Saved data entries:
========

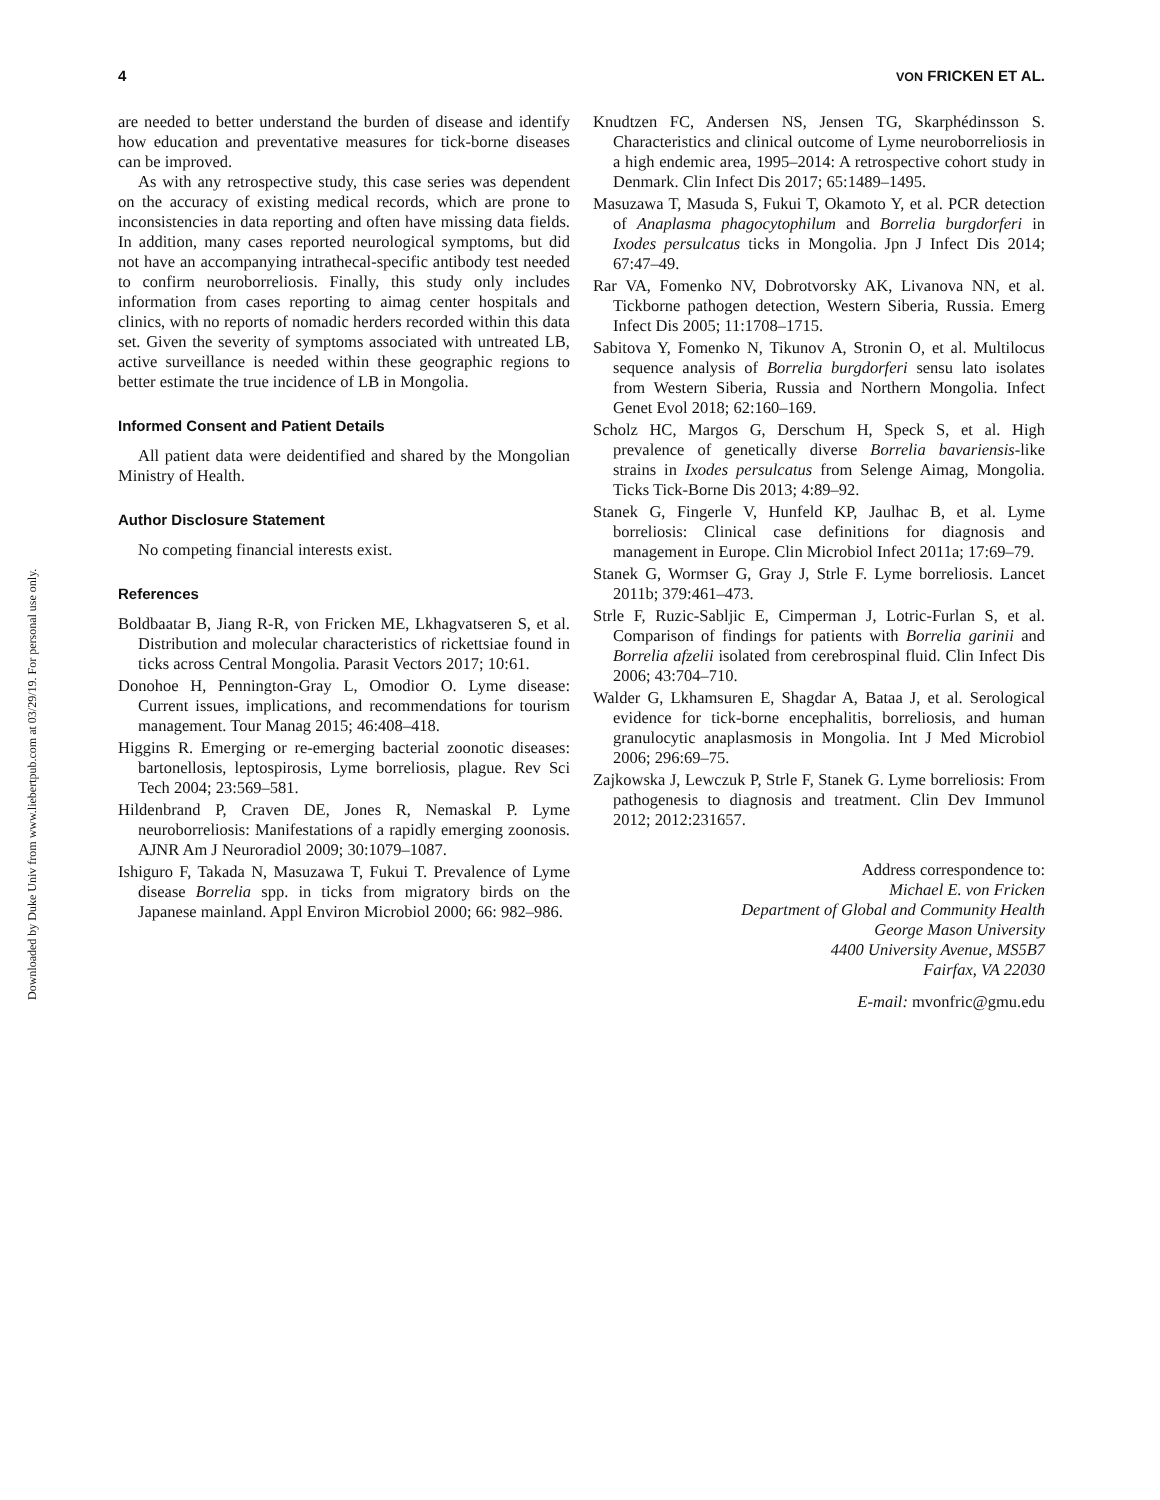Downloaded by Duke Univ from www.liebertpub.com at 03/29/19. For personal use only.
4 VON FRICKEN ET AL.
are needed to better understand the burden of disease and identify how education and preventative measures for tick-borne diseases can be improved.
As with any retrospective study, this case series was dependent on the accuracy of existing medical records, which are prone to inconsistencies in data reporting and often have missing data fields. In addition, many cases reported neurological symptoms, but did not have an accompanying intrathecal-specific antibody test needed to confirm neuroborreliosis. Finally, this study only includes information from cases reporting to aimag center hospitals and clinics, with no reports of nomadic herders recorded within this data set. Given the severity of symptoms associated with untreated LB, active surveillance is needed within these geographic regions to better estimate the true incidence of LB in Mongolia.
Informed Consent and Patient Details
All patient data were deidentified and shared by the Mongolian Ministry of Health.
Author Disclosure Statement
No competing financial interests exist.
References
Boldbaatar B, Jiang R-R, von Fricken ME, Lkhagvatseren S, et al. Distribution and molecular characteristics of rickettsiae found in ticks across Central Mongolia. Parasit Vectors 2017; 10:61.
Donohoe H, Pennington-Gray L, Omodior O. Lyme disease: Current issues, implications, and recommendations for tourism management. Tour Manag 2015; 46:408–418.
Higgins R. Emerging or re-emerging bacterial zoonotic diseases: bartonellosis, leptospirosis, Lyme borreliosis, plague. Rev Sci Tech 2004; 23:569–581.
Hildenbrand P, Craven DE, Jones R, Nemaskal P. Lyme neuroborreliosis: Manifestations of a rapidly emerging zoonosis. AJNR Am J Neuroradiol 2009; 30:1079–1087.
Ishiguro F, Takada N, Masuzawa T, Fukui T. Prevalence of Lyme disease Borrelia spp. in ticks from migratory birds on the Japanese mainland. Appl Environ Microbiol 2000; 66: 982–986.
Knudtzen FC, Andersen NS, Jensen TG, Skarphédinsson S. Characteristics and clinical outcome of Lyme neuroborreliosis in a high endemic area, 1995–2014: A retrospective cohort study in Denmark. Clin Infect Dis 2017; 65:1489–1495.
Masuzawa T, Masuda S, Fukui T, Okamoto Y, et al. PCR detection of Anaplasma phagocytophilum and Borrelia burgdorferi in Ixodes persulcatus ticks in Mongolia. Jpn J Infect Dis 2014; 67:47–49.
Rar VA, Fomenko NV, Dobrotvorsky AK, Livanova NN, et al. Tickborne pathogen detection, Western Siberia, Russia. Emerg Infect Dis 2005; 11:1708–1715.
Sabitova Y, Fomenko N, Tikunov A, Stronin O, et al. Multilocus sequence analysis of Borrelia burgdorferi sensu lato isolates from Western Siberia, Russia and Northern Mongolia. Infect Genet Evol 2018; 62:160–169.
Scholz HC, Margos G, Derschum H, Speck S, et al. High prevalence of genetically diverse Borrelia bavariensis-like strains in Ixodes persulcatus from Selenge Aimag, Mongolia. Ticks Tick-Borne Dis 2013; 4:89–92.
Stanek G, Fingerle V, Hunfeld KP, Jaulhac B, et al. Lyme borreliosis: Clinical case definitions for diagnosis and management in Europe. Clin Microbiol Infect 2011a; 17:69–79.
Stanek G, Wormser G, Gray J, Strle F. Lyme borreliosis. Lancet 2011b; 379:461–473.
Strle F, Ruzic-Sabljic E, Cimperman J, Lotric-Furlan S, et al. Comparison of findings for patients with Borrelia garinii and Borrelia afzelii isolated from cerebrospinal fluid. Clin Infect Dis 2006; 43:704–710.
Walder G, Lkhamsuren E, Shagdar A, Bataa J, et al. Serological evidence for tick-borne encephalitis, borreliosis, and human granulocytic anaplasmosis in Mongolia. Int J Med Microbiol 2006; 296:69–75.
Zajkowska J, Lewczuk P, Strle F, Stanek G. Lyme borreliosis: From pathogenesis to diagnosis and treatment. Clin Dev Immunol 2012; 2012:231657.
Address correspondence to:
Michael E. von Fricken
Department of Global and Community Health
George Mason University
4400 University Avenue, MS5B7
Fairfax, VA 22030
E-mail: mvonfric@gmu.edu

========

### TASK REQUIREMENTS:
Select all lines with the word "Lyme" from the entries above.

### SOLUTION:
Donohoe H, Pennington-Gray L, Omodior O. Lyme disease: Current issues, implications, and recommendations for tourism management. Tour Manag 2015; 46:408–418.
Higgins R. Emerging or re-emerging bacterial zoonotic diseases: bartonellosis, leptospirosis, Lyme borreliosis, plague. Rev Sci Tech 2004; 23:569–581.
Hildenbrand P, Craven DE, Jones R, Nemaskal P. Lyme neuroborreliosis: Manifestations of a rapidly emerging zoonosis. AJNR Am J Neuroradiol 2009; 30:1079–1087.
Ishiguro F, Takada N, Masuzawa T, Fukui T. Prevalence of Lyme disease Borrelia spp. in ticks from migratory birds on the Japanese mainland. Appl Environ Microbiol 2000; 66: 982–986.
Knudtzen FC, Andersen NS, Jensen TG, Skarphédinsson S. Characteristics and clinical outcome of Lyme neuroborreliosis in a high endemic area, 1995–2014: A retrospective cohort study in Denmark. Clin Infect Dis 2017; 65:1489–1495.
Stanek G, Fingerle V, Hunfeld KP, Jaulhac B, et al. Lyme borreliosis: Clinical case definitions for diagnosis and management in Europe. Clin Microbiol Infect 2011a; 17:69–79.
Stanek G, Wormser G, Gray J, Strle F. Lyme borreliosis. Lancet 2011b; 379:461–473.
Zajkowska J, Lewczuk P, Strle F, Stanek G. Lyme borreliosis: From pathogenesis to diagnosis and treatment. Clin Dev Immunol 2012; 2012:231657.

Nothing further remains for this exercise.